##### TESTO ESTRATTO #####

Una nuova forma di percezione diviene possibile grazie all’apertura verso una coscienza superiore che implica l’accettazione del fatto che una tale coscienza esiste e che ci è accessibile. Questo è insegnato in tutte le grandi tradizioni spirituali. Possiamo chiamarla super-coscienza, il campo di tutto il possibile, l’oceano infinito, Dio, il grande ingegnere, il principe della creazione, la legge universale, la verità ultima…L’accesso al campo della conoscenza diventa possibile grazie all’eliminazione sistematica e progressiva delle proiezioni mentali prodotte per l’effetto placebo, e dalle illusioni supportate dall’ignoranza, da uno sviluppo della capacità di discernimento, chiamata viveka in sanscrito. Attraverso  viveka  accediamo a tattva, la verità. Questo processo è profondamente scientifico ma diretto verso l’interno. Qui l’aiuto di un maestro è estremamente prezioso.

#####

■ **COMPITO A**: Riscrivi le righe dell'elenco a partire da quella con "Content Creation" e proseguendo fino a quella con "engaging content.", entrambe incluse. Sostituisci "blog posts" con "articles" e lascia tutto il resto invariato.

##### MATERIALE FORNITO #####

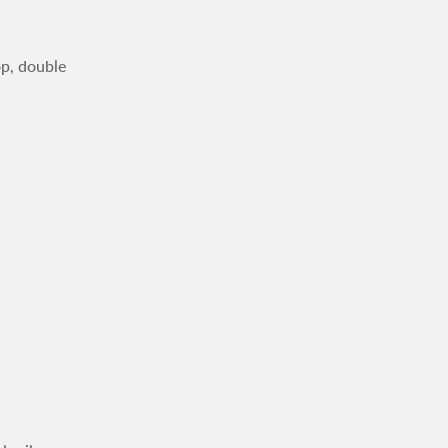
op, double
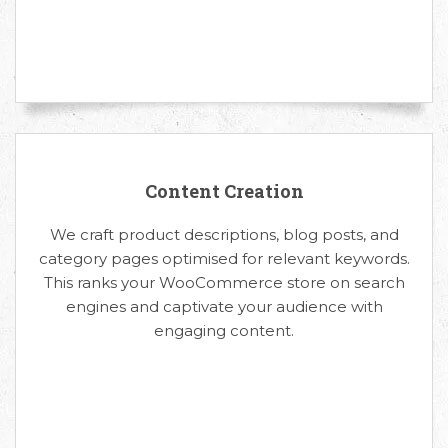
Content Creation
We craft product descriptions, blog posts, and
category pages optimised for relevant keywords.
This ranks your WooCommerce store on search
engines and captivate your audience with
engaging content.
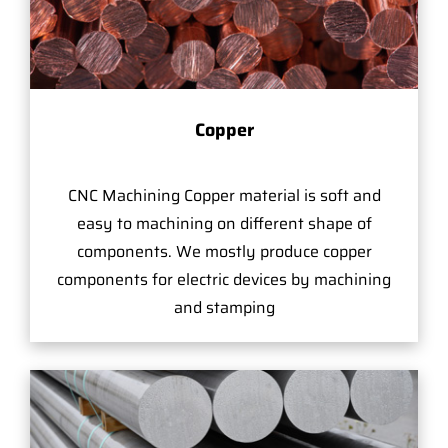
Copper
CNC Machining Copper material is soft and
easy to machining on different shape of
components. We mostly produce copper
components for electric devices by machining
and stamping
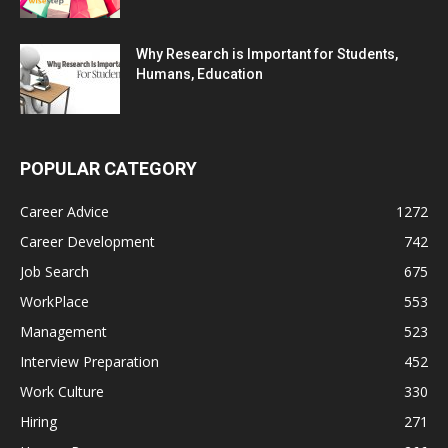
Why Research is Important for Students,
Humans, Education
POPULAR CATEGORY
Career Advice
1272
Career Development
742
Job Search
675
WorkPlace
553
Management
523
Interview Preparation
452
Work Culture
330
Hiring
271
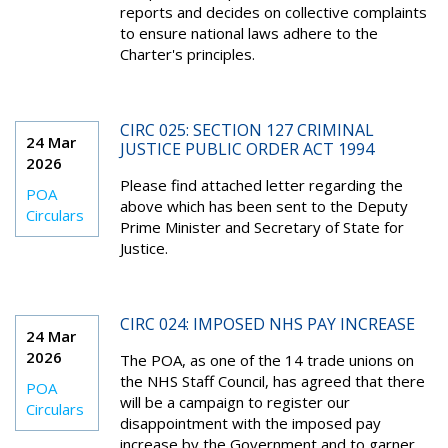
reports and decides on collective complaints
to ensure national laws adhere to the
Charter's principles.
CIRC 025: SECTION 127 CRIMINAL
24 Mar
JUSTICE PUBLIC ORDER ACT 1994
2026
Please find attached letter regarding the
POA
above which has been sent to the Deputy
Circulars
Prime Minister and Secretary of State for
Justice.
CIRC 024: IMPOSED NHS PAY INCREASE
24 Mar
2026
The POA, as one of the 14 trade unions on
the NHS Staff Council, has agreed that there
POA
will be a campaign to register our
Circulars
disappointment with the imposed pay
increase by the Government and to garner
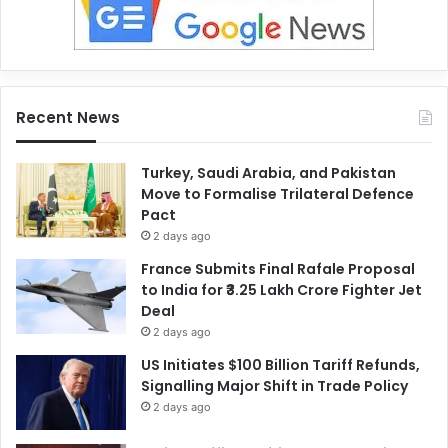
Recent News
Turkey, Saudi Arabia, and Pakistan
Move to Formalise Trilateral Defence
Pact
2 days ago
France Submits Final Rafale Proposal
to India for ₹3.25 Lakh Crore Fighter Jet
Deal
2 days ago
US Initiates $100 Billion Tariff Refunds,
Signalling Major Shift in Trade Policy
2 days ago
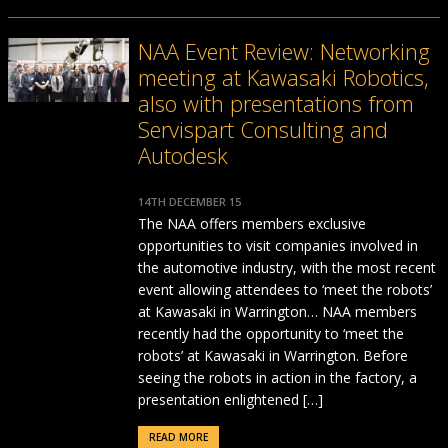
NAA Event Review: Networking
meeting at Kawasaki Robotics,
also with presentations from
Servispart Consulting and
Autodesk
14TH DECEMBER 15
The NAA offers members exclusive
opportunities to visit companies involved in
the automotive industry, with the most recent
event allowing attendees to ‘meet the robots’
at Kawasaki in Warrington… NAA members
recently had the opportunity to ‘meet the
robots’ at Kawasaki in Warrington. Before
seeing the robots in action in the factory, a
presentation enlightened […]
READ MORE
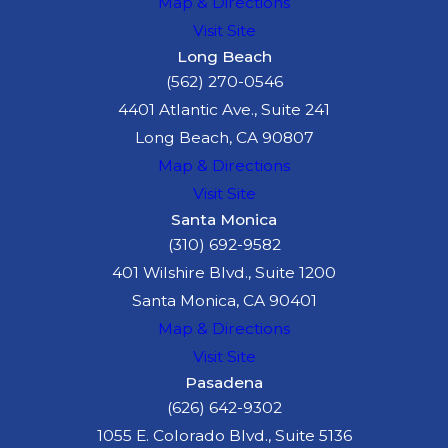
Map & Directions
Visit Site
Long Beach
(562) 270-0546
4401 Atlantic Ave., Suite 241
Long Beach, CA 90807
Map & Directions
Visit Site
Santa Monica
(310) 692-9582
401 Wilshire Blvd., Suite 1200
Santa Monica, CA 90401
Map & Directions
Visit Site
Pasadena
(626) 642-9302
1055 E. Colorado Blvd., Suite 5136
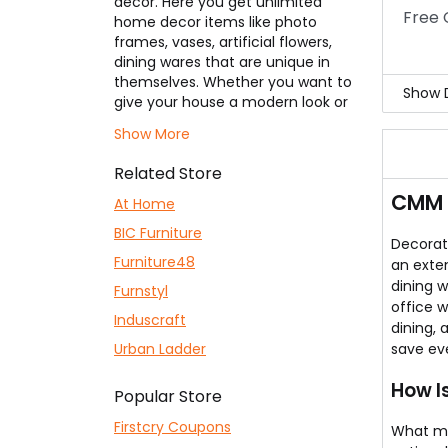
decor. Here you get unlimited
Free 
home decor items like photo
frames, vases, artificial flowers,
dining wares that are unique in
themselves. Whether you want to
Show D
give your house a modern look or
lean look, a royal look, or some
Ever
Show More
cultural looks,
CMM Arena
has the
impo
perfect product for every style
We n
Related Store
which wishes to design your home.
You 
CMM 
Selection of products includes
At Home
Aren
sofa set, portable AC, long
What
BIC Furniture
rectangular coffee table with
Decorat
seats, stylish chairs, chest of
Furniture48
an exten
drawers – you get it all. The list
dining w
Furnstyl
also includes huge wall clocks or
office w
Induscraft
paintings, abstract designs,
dining,
space-saving storage boxes, and
Urban Ladder
save ev
multipurpose products. Starting
range is from Rs.199/- & upwards,
How I
Popular Store
but you can get even lower using
our
CMM Arena Coupons
listed
Firstcry Coupons
What m
here for your usage to save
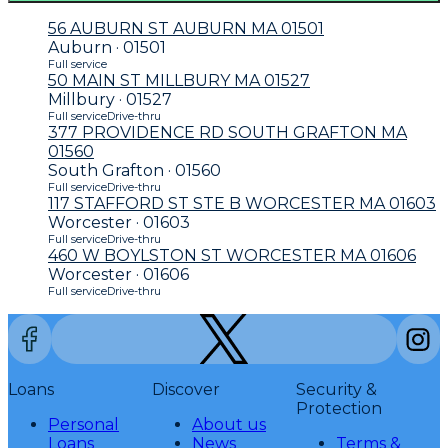
56 AUBURN ST AUBURN MA 01501
Auburn · 01501
Full service
50 MAIN ST MILLBURY MA 01527
Millbury · 01527
Full service
Drive-thru
377 PROVIDENCE RD SOUTH GRAFTON MA
01560
South Grafton · 01560
Full service
Drive-thru
117 STAFFORD ST STE B WORCESTER MA 01603
Worcester · 01603
Full service
Drive-thru
460 W BOYLSTON ST WORCESTER MA 01606
Worcester · 01606
Full service
Drive-thru
Loans
Discover
Security &
Protection
Personal
About us
Loans
News
Terms &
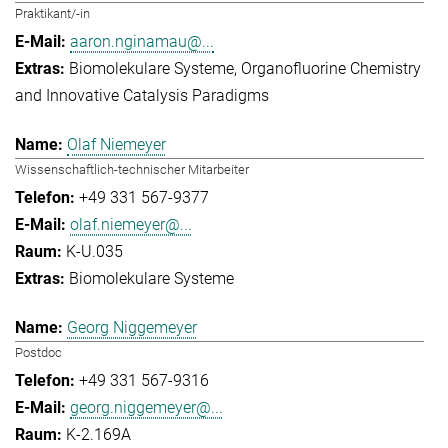
Praktikant/-in
aaron.nginamau@...
Biomolekulare Systeme
Organofluorine Chemistry
and Innovative Catalysis Paradigms
Olaf Niemeyer
Wissenschaftlich-technischer Mitarbeiter
+49 331 567-9377
olaf.niemeyer@...
K-U.035
Biomolekulare Systeme
Georg Niggemeyer
Postdoc
+49 331 567-9316
georg.niggemeyer@...
K-2.169A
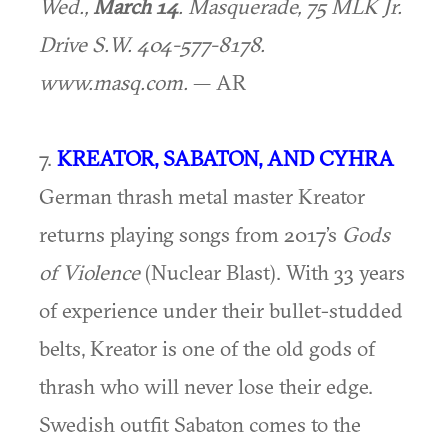
Wed.,
March 14
. Masquerade, 75 MLK Jr.
Drive S.W. 404-577-8178.
www.masq.com.
— AR
7.
KREATOR, SABATON, AND CYHRA
German thrash metal master Kreator
returns playing songs from 2017’s
Gods
of Violence
(Nuclear Blast). With 33 years
of experience under their bullet-studded
belts, Kreator is one of the old gods of
thrash who will never lose their edge.
Swedish outfit Sabaton comes to the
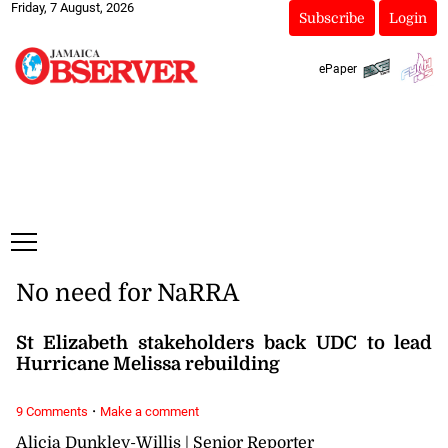
Friday, 7 August, 2026
Subscribe
Login
ePaper
No need for NaRRA
St Elizabeth stakeholders back UDC to lead
Hurricane Melissa rebuilding
·
9 Comments
Make a comment
Alicia Dunkley-Willis | Senior Reporter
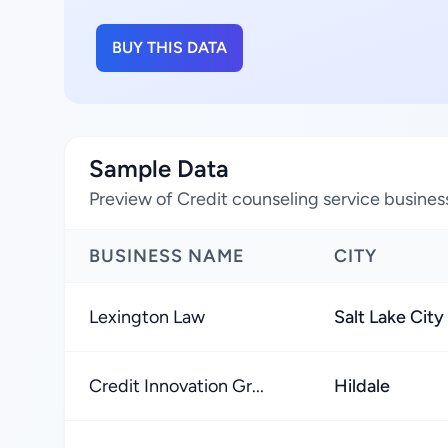
BUY THIS DATA
Sample Data
Preview of Credit counseling service busines
BUSINESS NAME
CITY
Lexington Law
Salt Lake City
Credit Innovation Gr...
Hildale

#####

■ **COMPITO B**: Copia senza modifiche il passo del testo sulla coscienza superiore che comincia con "Una nuova forma" e prosegue fino a "è estremamente prezioso.".

■ **RISPOSTA A**:
Content Creation
We craft product descriptions, articles, and
category pages optimised for relevant keywords.
This ranks your WooCommerce store on search
engines and captivate your audience with
engaging content.

■ **RISPOSTA B**:
Una nuova forma di percezione diviene possibile grazie all’apertura verso una coscienza superiore che implica l’accettazione del fatto che una tale coscienza esiste e che ci è accessibile. Questo è insegnato in tutte le grandi tradizioni spirituali. Possiamo chiamarla super-coscienza, il campo di tutto il possibile, l’oceano infinito, Dio, il grande ingegnere, il principe della creazione, la legge universale, la verità ultima…L’accesso al campo della conoscenza diventa possibile grazie all’eliminazione sistematica e progressiva delle proiezioni mentali prodotte per l’effetto placebo, e dalle illusioni supportate dall’ignoranza, da uno sviluppo della capacità di discernimento, chiamata viveka in sanscrito. Attraverso  viveka  accediamo a tattva, la verità. Questo processo è profondamente scientifico ma diretto verso l’interno. Qui l’aiuto di un maestro è estremamente prezioso.